THE GEOGRAPHY OF GENIUS: PENCARIAN TEMPAT-TEMPAT PALING KREATIF DI DUNIA DARI ATHENA KUNO SAMPAI SILICON VALLEY
Diterjemahkan dari The Geography of Genius: A Search for the World’s Most Creative Places from Ancient Athens to Silicon Valley karya Eric Weiner
Terbitan Simon & Schucter, 1230 Avenue of the America, New York, NY 10020

Penerjemah: Barokah Ruziati
Cetakan 1, Juni 2016
Diterbitkan oleh Penerbit Qanita
PT Mizan Pustaka, Bandung
576 h.; 20,5 cm
ISBN 978-602-402-024-8
COVER BELAKANG
Dalam buku ini, Eric weiner melakukan perjalanan ke beberapa tempat di dunia untuk mencari tahu hubungan antara lingkungan kita dan ide-ide inovatif. Ia menjelajahi sejarah kota-kota, seperti Wina, Florence, Athena, Hangzhou, dan tentu saja Silicon Valley.
Masih dengan gayanya yang nakal, cerdas, dan humoris, Weiner menapaktilasi jalan yang pernah dilalui Socrates, Michelangelo, dan Leonardo da Vinci. Ia juga merenungkan sejarah teori Darwin, pemikiran Freud, dan berjalan-jalan di hutan seperti yang dilakukan Beethoven zaman dulu.
The Geography of Genius mendefinisi argument tentang bagaimana seorang genius muncul. Weiner mengevaluasi ulang tentang bagaimana pentingnya budaya dalam memantik dan memelihara kreativitas.
“Weiner itu seorang filsuf, pemandu perjalanan, dan motivator—tentu saja dia juga kocak!” –Vanity Fair
SINOPSIS BUKU INI
Ini adalah buku kedua Eric Weiner yang aku baca. Jika “The Geography of Bliss” menceritakan perjalanan Eric keliling dunia untuk mendefinisikan kebahagiaan. Dalam buku ini tak kalah “nyentrik” Eric mengunjungi kota-kota “genius kreatif”. Eric mencoba menyusuri kembali tempat kumpulan orang genius itu berada, tidak hanya di tempat tertentu tapi juga pada zaman tertentu dan zamannya bukan sekarang.
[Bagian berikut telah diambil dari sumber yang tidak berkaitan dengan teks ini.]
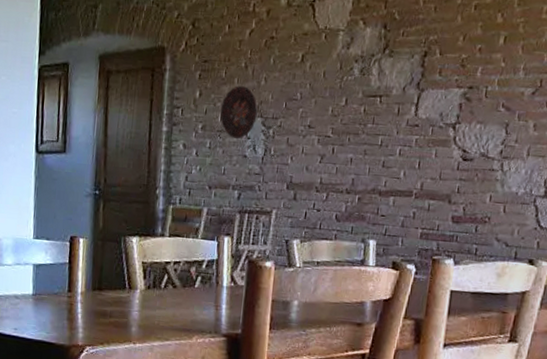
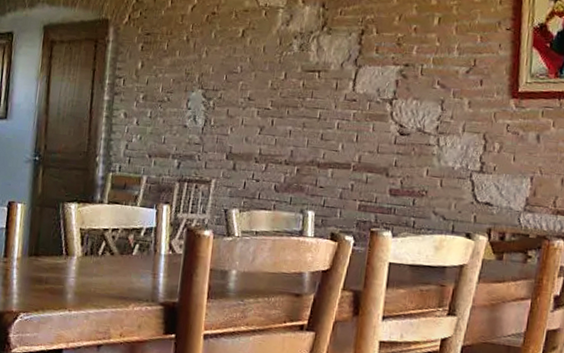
decorative plate: present [220,86,258,139] -> none [161,58,199,109]

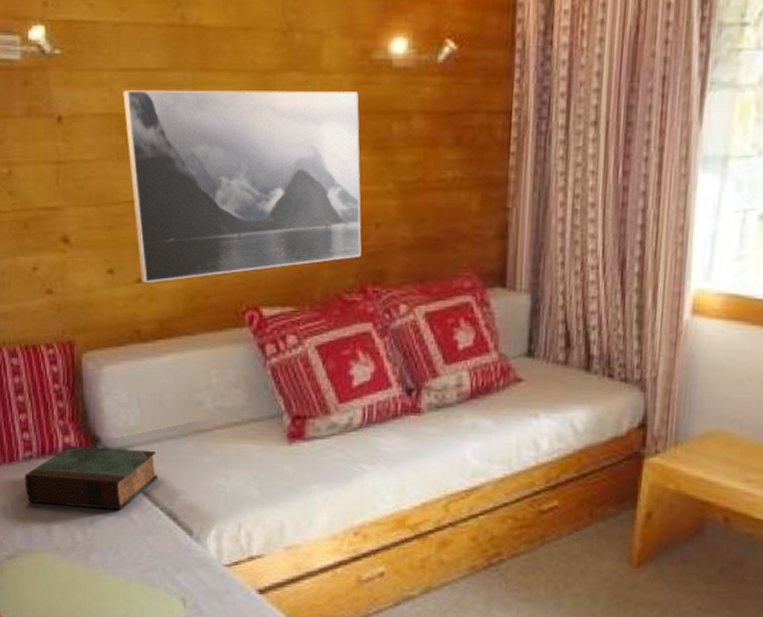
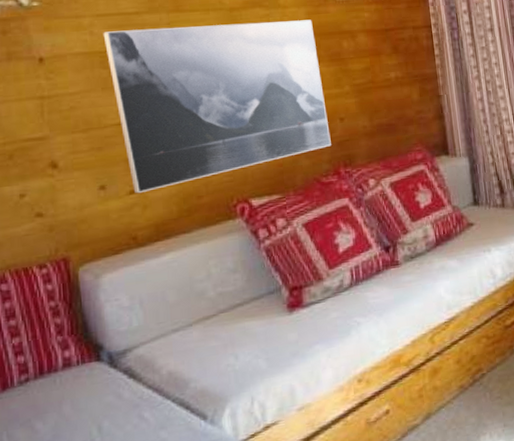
book: present [25,445,159,511] -> none [21,346,167,427]

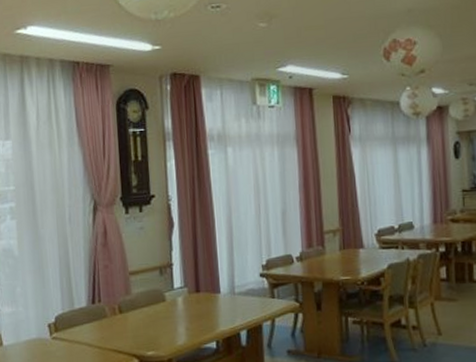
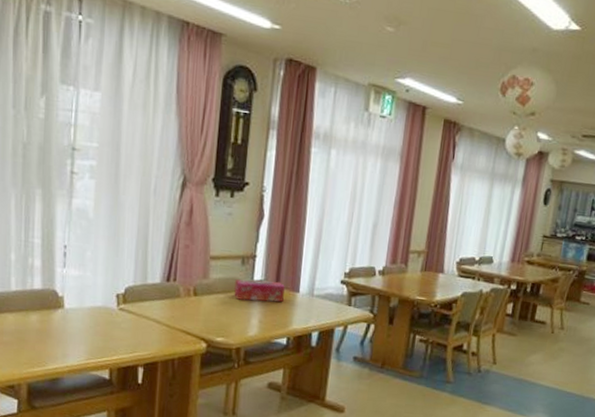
tissue box: none [156,285,206,311] -> present [233,279,285,302]

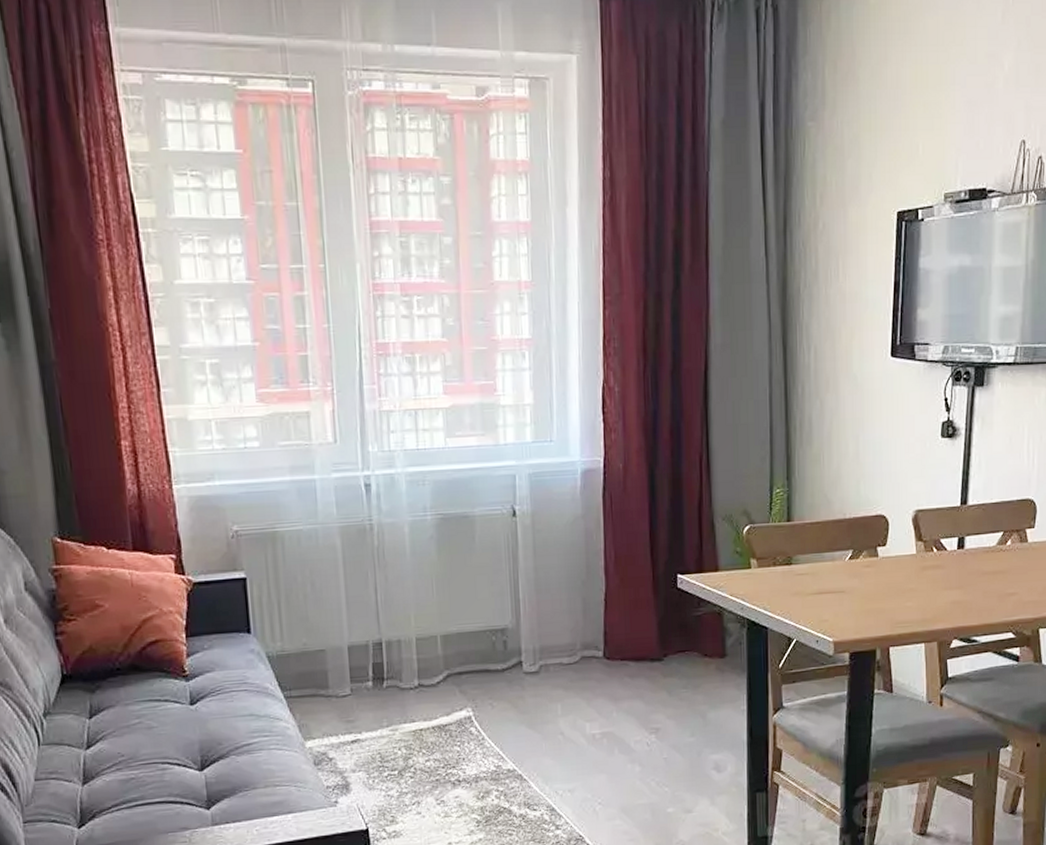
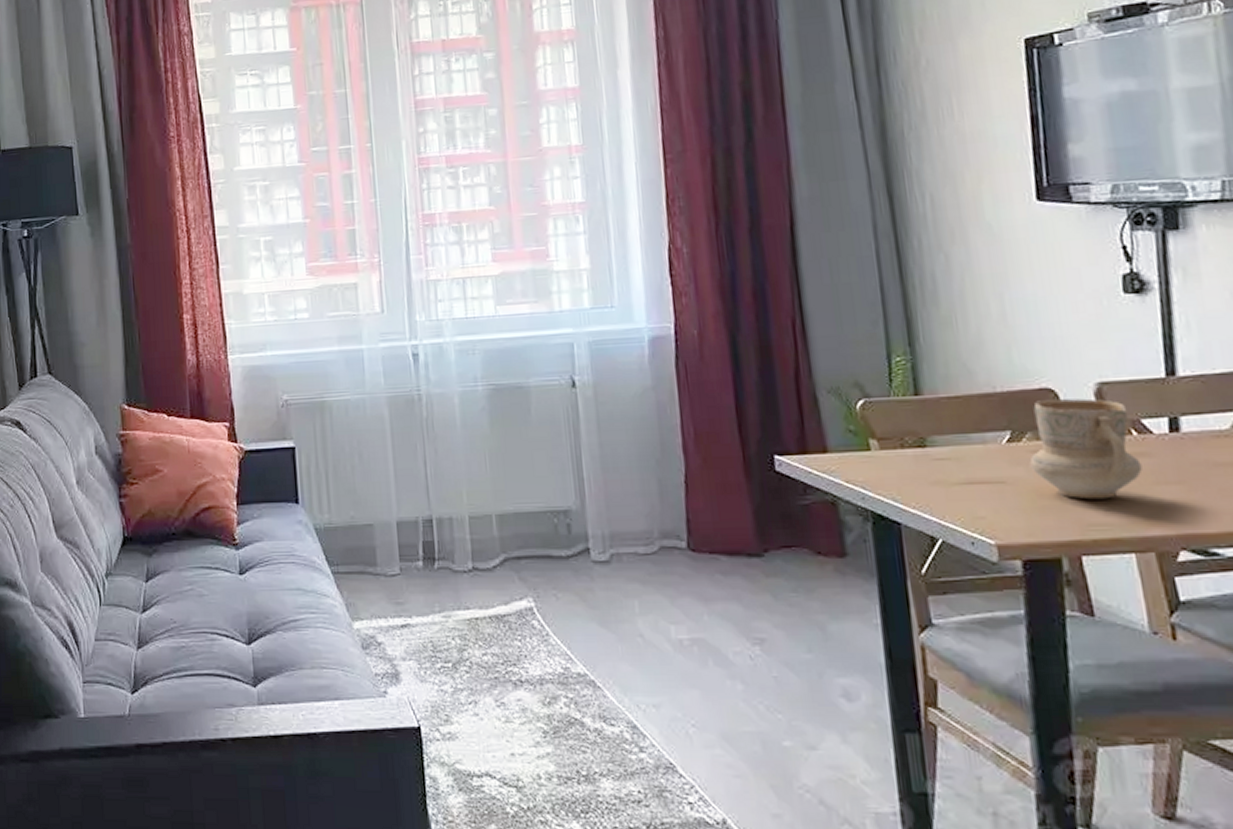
mug: none [863,523,937,603] -> present [1029,398,1143,500]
Sebelum memulai petualangan pencarian tentang genius kreatif, Eric mengunjungi University College London untuk melihat Kotak Galton dibantu oleh Subhadra Das, sang penjaga kotak. Dari sana, Eric terbang 7000 mil ke University California untuk menemui petualang intelektual, Dean Keith Simonton. Professor ini memiliki teori-teori mengenai genius kreatif yang memperkaya perjalanannya menapaktilas asal para genius kreatif.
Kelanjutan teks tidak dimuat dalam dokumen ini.